- _Supplied entries_:
<<<<

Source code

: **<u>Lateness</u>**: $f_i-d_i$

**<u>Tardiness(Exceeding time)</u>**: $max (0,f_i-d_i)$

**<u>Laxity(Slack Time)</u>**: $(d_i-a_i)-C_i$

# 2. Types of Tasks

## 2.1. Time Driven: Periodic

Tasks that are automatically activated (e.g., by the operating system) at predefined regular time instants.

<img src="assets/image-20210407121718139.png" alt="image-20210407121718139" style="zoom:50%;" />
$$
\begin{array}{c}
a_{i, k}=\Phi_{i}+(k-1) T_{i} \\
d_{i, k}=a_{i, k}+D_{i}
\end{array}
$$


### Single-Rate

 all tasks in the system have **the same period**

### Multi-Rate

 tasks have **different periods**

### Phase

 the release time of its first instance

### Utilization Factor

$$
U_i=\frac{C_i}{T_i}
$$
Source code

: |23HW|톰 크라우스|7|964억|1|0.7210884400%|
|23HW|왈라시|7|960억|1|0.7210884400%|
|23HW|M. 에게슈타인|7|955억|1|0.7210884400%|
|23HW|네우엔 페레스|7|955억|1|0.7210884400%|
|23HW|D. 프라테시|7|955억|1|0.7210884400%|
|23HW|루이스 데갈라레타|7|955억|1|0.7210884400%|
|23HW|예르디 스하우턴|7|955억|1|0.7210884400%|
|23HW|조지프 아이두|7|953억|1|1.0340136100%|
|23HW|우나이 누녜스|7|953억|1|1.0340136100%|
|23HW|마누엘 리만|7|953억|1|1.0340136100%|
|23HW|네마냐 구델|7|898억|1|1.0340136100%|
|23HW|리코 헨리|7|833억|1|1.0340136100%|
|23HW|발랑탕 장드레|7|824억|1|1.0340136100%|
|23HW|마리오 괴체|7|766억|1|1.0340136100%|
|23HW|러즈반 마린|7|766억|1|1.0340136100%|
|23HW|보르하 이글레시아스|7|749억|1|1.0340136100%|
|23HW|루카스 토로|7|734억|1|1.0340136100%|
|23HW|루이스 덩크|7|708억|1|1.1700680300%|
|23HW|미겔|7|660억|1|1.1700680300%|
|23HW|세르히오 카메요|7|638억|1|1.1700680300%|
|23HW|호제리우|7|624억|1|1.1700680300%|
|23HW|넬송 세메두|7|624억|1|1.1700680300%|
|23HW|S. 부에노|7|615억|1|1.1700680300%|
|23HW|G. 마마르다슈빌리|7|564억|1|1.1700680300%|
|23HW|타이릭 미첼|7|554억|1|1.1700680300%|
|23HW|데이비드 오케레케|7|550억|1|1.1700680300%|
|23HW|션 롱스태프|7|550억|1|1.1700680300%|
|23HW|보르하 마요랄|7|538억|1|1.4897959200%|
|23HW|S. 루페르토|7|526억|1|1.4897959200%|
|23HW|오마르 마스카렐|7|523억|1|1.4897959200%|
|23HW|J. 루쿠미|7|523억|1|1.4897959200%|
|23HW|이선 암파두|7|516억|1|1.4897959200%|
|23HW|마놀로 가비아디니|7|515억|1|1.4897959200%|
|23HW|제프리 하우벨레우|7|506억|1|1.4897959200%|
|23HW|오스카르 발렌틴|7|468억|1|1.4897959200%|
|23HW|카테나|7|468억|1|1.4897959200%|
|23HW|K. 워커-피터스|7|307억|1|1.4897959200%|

>>>>

- _Assigned task_: Transcribe the lines of the items character for character, starting with the line that contains "time)</u>**: $max (0,f_i-d_i)$" and going on through the line that contains "Tasks that are", with both of those lines included.

- _Task output_:
**<u>Tardiness(Exceeding time)</u>**: $max (0,f_i-d_i)$

**<u>Laxity(Slack Time)</u>**: $(d_i-a_i)-C_i$

# 2. Types of Tasks

## 2.1. Time Driven: Periodic

Tasks that are automatically activated (e.g., by the operating system) at predefined regular time instants.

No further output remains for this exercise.